Some ads, such as a recent one for a medication to treat premenstrual dysphoric disorder (PMDD), are cryptic. A woman wrestles with a shopping cart trying to dislodge it from its stack to no avail. We watch her frustration mount while a voice in the background recites the symptoms of prementstrual syndrome. "Think it' s PMS?" the voice asks. "Think again. It could be PMDD." Mention of this new condition is followed by mention of a new drug (actually the old drug fluoxetine). The focus shifts to a different woman. Her confident demeanor and immediate success in releasing a cart from the stack leave little doubt: she' s taking the old drug for the new condition.
You may remember seeing this advertisement at the beginning of the year, before it was pulled for modification. The Food and Drug Administration (FDA) objected that the televised spot failed to distinguish PMDD from the more familiar PMS. The FDA's chief complaint was that the overall message broadened the indication for the drug and trivialized the seriousness of the condition it treats.
The FDA's issuing of warnings like these has been on the rise ever since relaxed rules for pharmaceutical advertising in 1997 made it easier for drug companies to market their products on television. While most companies respond to FDA warnings by altering the problematic content of their ads, they are under no obligation to comply with the agency's recommendations. This may surprise many, who view the FDA as a regulatory agency with teeth. In fact, the agency's watchdog role in advertising is limited to embarrassing drug manufacturers rather than fining or punishing them.
It wasn't long before a new ad for treating PMDD was on the air: one that captured the significant impairments that accompany PMDD. Several women are portrayed as they go through bouts of depression, anger, or moodiness that interfere with their daily routines and relationships. The tone of the ad is darker, the disorder more serious, than those of its predecessor.
Most ads, however, are cheerful and upbeat. Rather than focusing on the drug itself, the ad creates the mood its marketers want consumers to associate with the drug. In this way, the ads are quite similar to more conventional advertising. They differ in that the bright and sunny images are accompanied by a voiceover that quickly lists some of the side effects of the drug; an 800 number or Web site where consumers can obtain more information is flashed on the screen. If the sound on your set were muted, you would be hard pressed to tell what the images were trying to sell.
The juxtaposition of upbeat images alongside dour warnings creates a strange mixture that is unique to this genre of advertising -- one that reflects the delicate balancing act that advertisements for prescription drugs have to perform. Through their ads, pharmaceutical companies deliver information that is meant, on the one hand, to make the public more knowledgeable about a condition and its corresponding treatment and, on the other hand, to plug a given product. The line between empowering people to become better-educated consumers and manipulating them to buy drugs of a particular brand is easily crossed. That is why controversy surrounds the upsurge in marketing prescription pharmaceuticals directly to general audiences -- especially when there are less-expensive alternatives that are thought to be as effective as, or better than, the one advertised.
Direct-to-consumer advertising, with its pros and cons, is probably here to stay. With this in mind, some guidelines have been written that apply to physicians.

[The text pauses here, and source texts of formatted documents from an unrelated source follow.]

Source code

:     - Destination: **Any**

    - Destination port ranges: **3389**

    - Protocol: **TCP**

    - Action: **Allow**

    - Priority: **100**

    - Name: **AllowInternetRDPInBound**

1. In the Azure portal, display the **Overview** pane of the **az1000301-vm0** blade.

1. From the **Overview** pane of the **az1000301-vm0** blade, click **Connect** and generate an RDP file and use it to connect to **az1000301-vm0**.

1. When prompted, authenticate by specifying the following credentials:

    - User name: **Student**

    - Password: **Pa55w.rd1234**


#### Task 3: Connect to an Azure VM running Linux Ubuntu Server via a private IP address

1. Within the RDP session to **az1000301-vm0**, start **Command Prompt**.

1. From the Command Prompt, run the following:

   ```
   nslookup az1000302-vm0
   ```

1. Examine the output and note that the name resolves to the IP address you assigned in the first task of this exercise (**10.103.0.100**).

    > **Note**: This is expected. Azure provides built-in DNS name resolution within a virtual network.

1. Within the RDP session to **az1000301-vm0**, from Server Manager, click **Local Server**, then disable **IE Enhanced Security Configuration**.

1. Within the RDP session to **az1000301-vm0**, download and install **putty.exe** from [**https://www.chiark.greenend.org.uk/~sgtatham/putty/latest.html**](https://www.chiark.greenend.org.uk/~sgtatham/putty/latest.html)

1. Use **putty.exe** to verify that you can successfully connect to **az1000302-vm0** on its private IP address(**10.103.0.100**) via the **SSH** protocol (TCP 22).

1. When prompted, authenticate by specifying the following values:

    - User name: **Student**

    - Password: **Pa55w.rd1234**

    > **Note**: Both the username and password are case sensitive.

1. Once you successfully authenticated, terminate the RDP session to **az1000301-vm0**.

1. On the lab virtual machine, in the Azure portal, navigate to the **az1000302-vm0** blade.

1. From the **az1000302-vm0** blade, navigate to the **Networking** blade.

The AMA's Code of Medical Ethics, for instance, admonishes that "Although physicians should not be biased against drugs that are advertised, physicians should resist commercially induced pressure to prescribe drugs that may not be indicated. Physicians should deny requests for inappropriate prescriptions and educate patients as to why certain advertised drugs may not be suitable treatment options providing, when available, information on the cost effectiveness of different options."
Although the ads reach consumers directly, interested consumers cannot obtain the advertised drug without a physician's prescription. Thus, the burden for delivering pharmaceuticals to patients responsibly still rests with the medical profession. Physicians are the only professionals who can legally prescribe all drugs and with this authority comes a concomitant duty to better educate their patients. Whether or not drug companies advertise their products properly, physicians are ultimately responsible for the quality of patient care.